- RAW DATA
▶

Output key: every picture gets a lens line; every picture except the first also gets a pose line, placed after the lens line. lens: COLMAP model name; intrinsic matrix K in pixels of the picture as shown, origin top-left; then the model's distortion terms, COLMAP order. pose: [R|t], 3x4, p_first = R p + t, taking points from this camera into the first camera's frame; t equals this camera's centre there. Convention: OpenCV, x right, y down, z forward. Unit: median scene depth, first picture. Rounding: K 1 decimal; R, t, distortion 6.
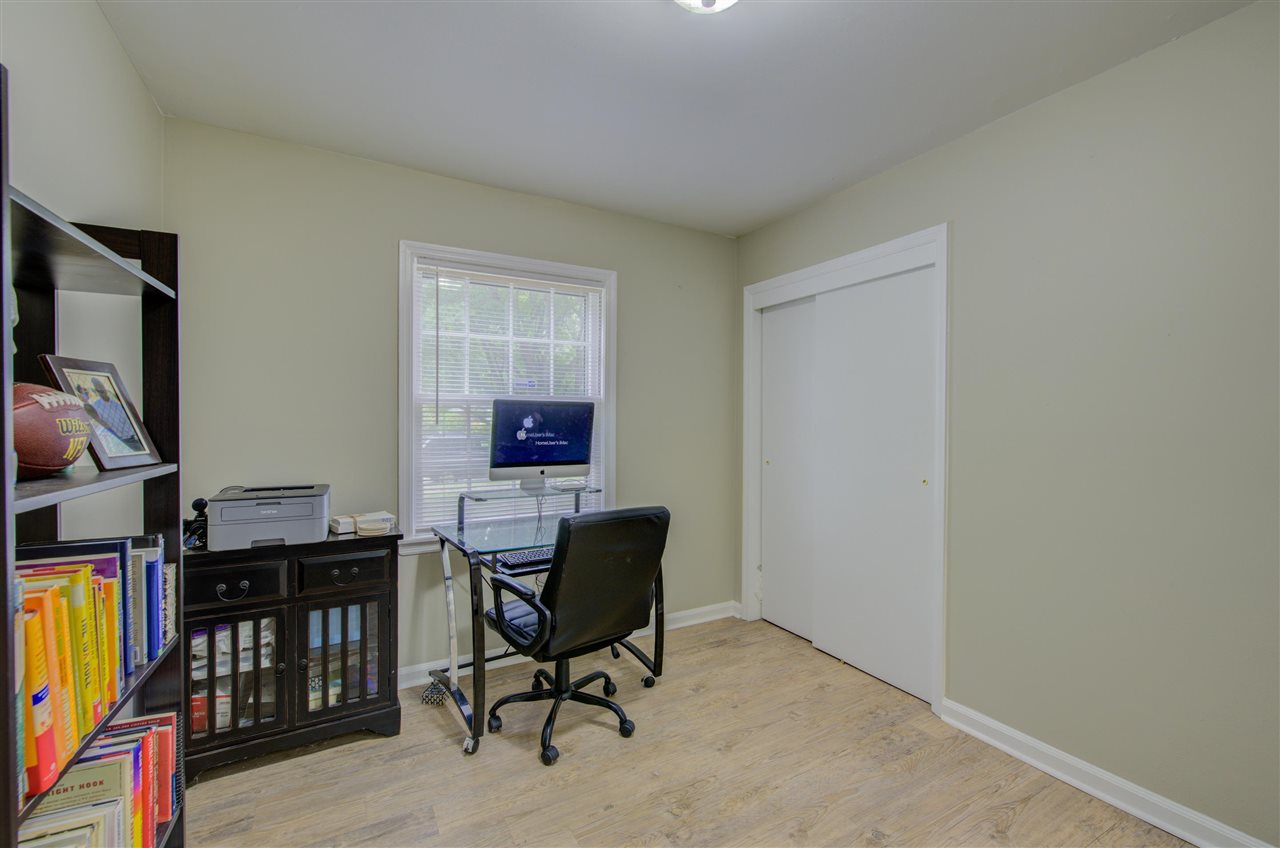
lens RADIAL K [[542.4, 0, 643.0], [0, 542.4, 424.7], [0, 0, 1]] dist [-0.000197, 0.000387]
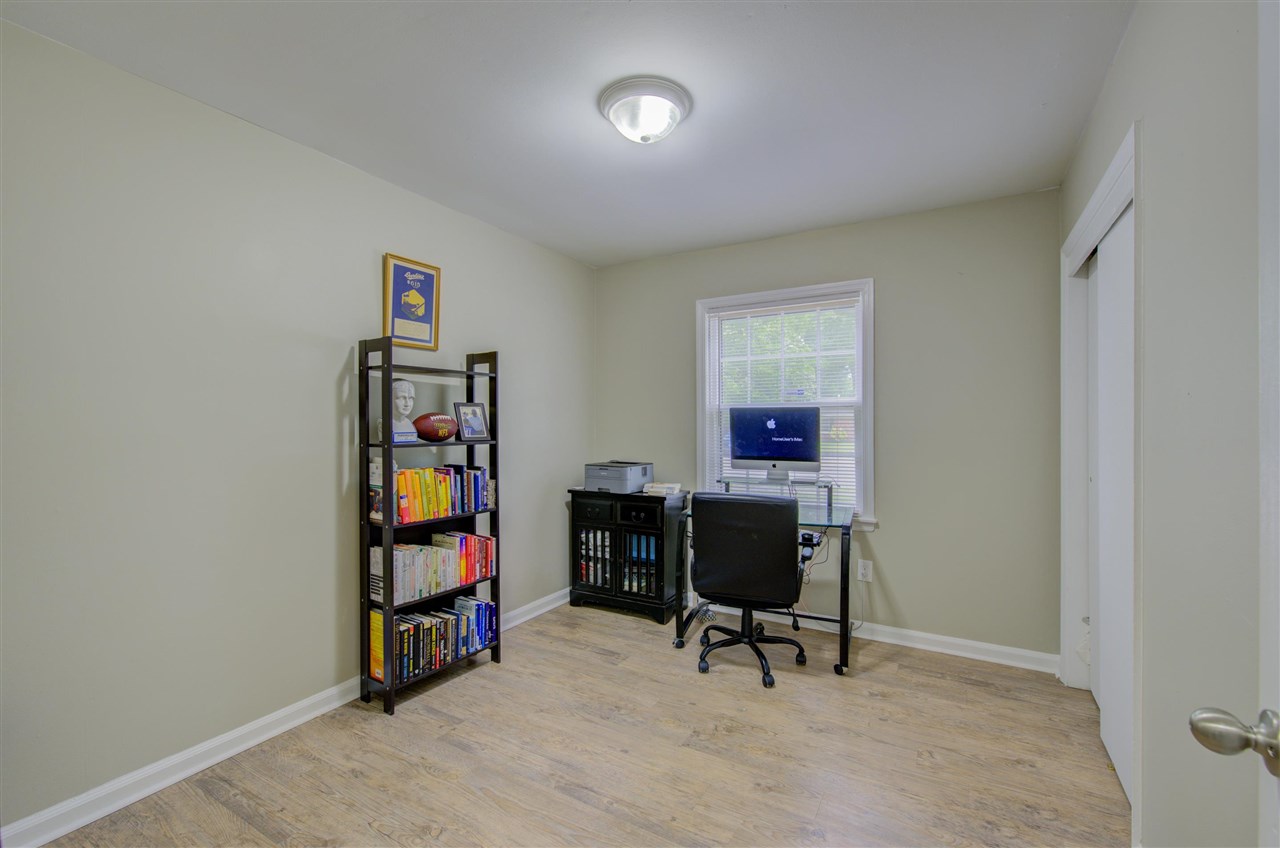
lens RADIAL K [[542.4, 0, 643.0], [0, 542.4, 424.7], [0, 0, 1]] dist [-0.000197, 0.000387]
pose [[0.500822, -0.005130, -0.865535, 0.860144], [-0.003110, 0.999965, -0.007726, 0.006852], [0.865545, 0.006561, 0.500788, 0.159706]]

◀

- THE TASK
Return all the lines above exactly; none of the pictures should appear.

- ANSWER TO THE EXERCISE
Output key: every picture gets a lens line; every picture except the first also gets a pose line, placed after the lens line. lens: COLMAP model name; intrinsic matrix K in pixels of the picture as shown, origin top-left; then the model's distortion terms, COLMAP order. pose: [R|t], 3x4, p_first = R p + t, taking points from this camera into the first camera's frame; t equals this camera's centre there. Convention: OpenCV, x right, y down, z forward. Unit: median scene depth, first picture. Rounding: K 1 decimal; R, t, distortion 6.
lens RADIAL K [[542.4, 0, 643.0], [0, 542.4, 424.7], [0, 0, 1]] dist [-0.000197, 0.000387]
lens RADIAL K [[542.4, 0, 643.0], [0, 542.4, 424.7], [0, 0, 1]] dist [-0.000197, 0.000387]
pose [[0.500822, -0.005130, -0.865535, 0.860144], [-0.003110, 0.999965, -0.007726, 0.006852], [0.865545, 0.006561, 0.500788, 0.159706]]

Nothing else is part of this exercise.